Die Entwicklung des Bewusstseins für körperliche Schäden könnte den Weg für die Entstehung fortschrittlicherer Formen bewussten Denkens und Prozesses wie Sprache, Denken und Denken geebnet haben. Und viele unserer Gefühle sind überhaupt nicht privat. Zu wissen, was in unseren eigenen Körpern vor sich geht, ist nützlich, aber die Verfolgung der inneren Zustände und Ziele anderer ist möglicherweise noch wichtiger.

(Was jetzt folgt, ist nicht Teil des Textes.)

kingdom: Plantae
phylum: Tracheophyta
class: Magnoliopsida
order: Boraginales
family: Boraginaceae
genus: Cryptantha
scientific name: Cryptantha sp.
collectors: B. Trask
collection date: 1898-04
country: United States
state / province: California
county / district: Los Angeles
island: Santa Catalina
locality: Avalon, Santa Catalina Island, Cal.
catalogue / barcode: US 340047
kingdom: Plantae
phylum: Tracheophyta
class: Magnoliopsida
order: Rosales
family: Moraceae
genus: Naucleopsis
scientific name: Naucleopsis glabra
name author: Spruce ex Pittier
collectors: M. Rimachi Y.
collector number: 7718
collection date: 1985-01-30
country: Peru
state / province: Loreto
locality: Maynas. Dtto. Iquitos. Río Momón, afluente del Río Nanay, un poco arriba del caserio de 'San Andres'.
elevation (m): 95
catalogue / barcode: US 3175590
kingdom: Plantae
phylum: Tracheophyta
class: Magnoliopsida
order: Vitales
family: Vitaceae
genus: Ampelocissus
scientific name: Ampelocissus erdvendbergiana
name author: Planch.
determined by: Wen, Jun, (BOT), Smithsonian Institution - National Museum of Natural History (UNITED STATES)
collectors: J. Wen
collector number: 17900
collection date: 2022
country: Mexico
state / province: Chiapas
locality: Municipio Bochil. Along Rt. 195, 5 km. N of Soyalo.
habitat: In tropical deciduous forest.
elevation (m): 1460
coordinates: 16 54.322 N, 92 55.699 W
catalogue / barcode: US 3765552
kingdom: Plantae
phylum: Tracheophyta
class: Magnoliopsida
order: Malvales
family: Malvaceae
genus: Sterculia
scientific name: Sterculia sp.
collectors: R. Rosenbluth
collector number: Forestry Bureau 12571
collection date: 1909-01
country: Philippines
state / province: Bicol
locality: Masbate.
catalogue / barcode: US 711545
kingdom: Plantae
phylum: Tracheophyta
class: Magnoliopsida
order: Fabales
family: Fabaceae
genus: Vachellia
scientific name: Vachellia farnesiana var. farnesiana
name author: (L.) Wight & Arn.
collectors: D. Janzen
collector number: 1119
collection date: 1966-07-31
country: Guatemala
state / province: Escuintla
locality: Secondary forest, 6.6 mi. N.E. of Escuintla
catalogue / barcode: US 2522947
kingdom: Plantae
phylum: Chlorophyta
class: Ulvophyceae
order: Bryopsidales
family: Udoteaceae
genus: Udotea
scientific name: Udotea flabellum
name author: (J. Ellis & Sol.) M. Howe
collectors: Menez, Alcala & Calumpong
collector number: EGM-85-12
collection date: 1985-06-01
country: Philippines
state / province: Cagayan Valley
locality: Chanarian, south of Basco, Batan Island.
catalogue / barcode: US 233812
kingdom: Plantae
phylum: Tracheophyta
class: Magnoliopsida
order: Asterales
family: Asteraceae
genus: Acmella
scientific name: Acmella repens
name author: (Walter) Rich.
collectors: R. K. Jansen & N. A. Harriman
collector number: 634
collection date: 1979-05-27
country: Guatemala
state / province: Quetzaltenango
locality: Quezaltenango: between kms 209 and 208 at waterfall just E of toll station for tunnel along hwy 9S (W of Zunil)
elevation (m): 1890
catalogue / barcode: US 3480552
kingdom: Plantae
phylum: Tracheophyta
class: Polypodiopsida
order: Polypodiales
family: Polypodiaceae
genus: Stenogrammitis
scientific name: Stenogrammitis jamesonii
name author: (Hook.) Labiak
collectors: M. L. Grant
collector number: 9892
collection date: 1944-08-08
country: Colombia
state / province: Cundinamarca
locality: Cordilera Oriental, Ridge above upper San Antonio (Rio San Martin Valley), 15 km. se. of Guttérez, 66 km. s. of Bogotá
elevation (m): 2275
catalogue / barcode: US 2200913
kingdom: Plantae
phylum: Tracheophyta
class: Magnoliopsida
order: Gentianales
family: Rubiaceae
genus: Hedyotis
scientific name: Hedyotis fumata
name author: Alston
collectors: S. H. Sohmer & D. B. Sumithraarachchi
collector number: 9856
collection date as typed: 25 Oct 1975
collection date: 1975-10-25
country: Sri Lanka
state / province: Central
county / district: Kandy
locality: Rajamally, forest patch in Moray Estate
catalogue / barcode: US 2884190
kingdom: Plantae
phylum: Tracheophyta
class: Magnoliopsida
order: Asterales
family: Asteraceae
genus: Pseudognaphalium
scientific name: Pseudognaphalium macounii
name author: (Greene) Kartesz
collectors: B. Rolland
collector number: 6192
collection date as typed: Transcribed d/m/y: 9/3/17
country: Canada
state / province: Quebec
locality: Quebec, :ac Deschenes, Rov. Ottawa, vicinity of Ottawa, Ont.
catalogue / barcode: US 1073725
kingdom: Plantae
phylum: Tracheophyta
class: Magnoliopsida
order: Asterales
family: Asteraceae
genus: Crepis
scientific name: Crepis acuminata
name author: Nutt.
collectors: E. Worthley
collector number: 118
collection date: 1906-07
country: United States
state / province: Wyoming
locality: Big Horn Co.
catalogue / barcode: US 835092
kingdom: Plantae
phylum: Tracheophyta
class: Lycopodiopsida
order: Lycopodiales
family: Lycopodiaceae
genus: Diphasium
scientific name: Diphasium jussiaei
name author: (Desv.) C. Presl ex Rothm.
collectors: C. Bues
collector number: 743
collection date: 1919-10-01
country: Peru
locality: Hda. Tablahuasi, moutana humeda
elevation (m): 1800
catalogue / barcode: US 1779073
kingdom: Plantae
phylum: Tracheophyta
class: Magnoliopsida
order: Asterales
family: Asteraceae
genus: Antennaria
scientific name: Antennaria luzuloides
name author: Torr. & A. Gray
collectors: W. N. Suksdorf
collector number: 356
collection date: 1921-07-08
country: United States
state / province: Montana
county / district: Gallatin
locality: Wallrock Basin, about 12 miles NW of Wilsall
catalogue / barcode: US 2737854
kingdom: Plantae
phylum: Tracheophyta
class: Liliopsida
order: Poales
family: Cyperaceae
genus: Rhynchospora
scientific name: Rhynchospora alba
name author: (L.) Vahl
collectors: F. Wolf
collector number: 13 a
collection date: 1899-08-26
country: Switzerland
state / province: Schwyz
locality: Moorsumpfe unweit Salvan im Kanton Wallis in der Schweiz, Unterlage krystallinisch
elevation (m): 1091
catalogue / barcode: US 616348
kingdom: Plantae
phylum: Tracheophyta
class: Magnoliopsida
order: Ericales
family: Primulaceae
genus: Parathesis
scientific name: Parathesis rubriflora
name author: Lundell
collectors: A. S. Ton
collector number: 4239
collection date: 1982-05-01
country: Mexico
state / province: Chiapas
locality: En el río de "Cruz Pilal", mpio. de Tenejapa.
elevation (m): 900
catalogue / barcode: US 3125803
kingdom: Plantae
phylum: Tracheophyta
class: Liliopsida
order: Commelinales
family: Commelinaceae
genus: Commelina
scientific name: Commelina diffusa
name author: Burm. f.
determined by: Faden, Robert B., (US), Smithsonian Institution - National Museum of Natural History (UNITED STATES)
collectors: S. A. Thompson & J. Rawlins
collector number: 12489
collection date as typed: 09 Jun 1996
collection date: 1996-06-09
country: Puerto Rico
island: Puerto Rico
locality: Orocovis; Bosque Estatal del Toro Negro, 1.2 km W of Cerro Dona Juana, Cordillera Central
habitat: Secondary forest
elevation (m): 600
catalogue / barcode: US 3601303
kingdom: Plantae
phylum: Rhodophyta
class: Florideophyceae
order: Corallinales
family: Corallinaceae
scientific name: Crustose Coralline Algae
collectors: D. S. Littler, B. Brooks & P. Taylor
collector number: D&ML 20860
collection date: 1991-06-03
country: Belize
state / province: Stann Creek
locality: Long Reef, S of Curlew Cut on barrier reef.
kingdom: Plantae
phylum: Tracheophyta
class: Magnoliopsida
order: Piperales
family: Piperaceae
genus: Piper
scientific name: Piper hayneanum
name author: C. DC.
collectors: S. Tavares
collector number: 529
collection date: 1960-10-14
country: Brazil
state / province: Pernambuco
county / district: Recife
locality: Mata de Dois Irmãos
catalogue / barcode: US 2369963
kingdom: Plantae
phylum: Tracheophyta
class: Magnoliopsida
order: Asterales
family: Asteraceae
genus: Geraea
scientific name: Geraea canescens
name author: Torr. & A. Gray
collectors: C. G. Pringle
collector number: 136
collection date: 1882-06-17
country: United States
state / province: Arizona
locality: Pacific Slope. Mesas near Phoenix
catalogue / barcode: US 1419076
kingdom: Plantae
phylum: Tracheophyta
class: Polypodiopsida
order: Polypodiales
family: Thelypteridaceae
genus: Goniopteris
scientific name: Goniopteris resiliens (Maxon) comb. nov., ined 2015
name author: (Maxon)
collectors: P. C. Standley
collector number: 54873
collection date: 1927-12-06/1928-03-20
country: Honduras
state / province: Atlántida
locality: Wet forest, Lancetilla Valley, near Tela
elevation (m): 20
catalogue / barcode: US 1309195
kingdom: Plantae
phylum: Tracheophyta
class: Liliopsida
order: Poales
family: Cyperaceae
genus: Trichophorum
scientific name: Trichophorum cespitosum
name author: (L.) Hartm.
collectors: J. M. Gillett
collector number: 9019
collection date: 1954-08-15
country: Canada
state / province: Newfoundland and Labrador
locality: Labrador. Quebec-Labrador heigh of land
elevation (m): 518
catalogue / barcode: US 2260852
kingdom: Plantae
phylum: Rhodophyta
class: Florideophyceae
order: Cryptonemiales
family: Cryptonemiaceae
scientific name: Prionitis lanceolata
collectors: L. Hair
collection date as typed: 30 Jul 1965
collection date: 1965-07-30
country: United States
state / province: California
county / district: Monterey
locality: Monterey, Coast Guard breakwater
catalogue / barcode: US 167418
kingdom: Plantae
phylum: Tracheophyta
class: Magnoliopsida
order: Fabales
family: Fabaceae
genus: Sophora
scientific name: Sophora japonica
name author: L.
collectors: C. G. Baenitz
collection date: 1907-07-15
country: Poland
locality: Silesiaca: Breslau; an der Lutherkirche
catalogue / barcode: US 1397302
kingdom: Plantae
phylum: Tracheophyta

Ebenso, da unsere Körper uns unsere inneren Zustände signalisieren, kommunizieren sie oft auch unsere inneren Zustände an andere. Menschen und viele Tiere können die Intentionen, Gefühle und Ziele des anderen anhand ihres Verhaltens wie Gesichts- und Körperausdruck lesen. Diese Fähigkeit, den sozialen Zusammenhalt durch den Austausch von Emotionen und anderen psychischen Zuständen zu fördern, hat unseren Vorfahren wahrscheinlich bereits erhebliche evolutionäre Vorteile gebracht, und es könnte sogar argumentiert werden, dass ein rein privates Bewusstsein nur von begrenztem Nutzen wäre. Es ist daher nicht so überraschend, dass eine unserer häufigsten sozialen Fragen lautet: Wie fühlen Sie sich? - Informationen abfragen, um Modelle für den Geist und den Körper anderer zu erstellen.

Bewusstsein ist eines der größten Rätsel für Neurowissenschaftler, Psychologen und Philosophen, und selbst unsere jüngsten Erkenntnisse können nicht sagen, wie Gehirn und Körper gemeinsam aus den verschiedenen Eingaben unsere innere mentale Welt erzeugen. Sie zeigen jedoch, dass wir die Wechselwirkungen zwischen Gehirn und Körper aufklären müssen, wenn wir verstehen wollen, wie der menschliche Geist arbeitet.Aeon Zähler - nicht entfernen

Über den Autor

Lauri Nummenmaa ist außerordentlicher Professor für Psychologie an der Universität Turku in Finnland, wo er das Labor für menschliche Emotionssysteme am Turku PET Center und der Abteilung für Psychologie leitet.

Dieser Artikel wurde ursprünglich veröffentlicht unter Äon und wurde unter Creative Commons veröffentlicht.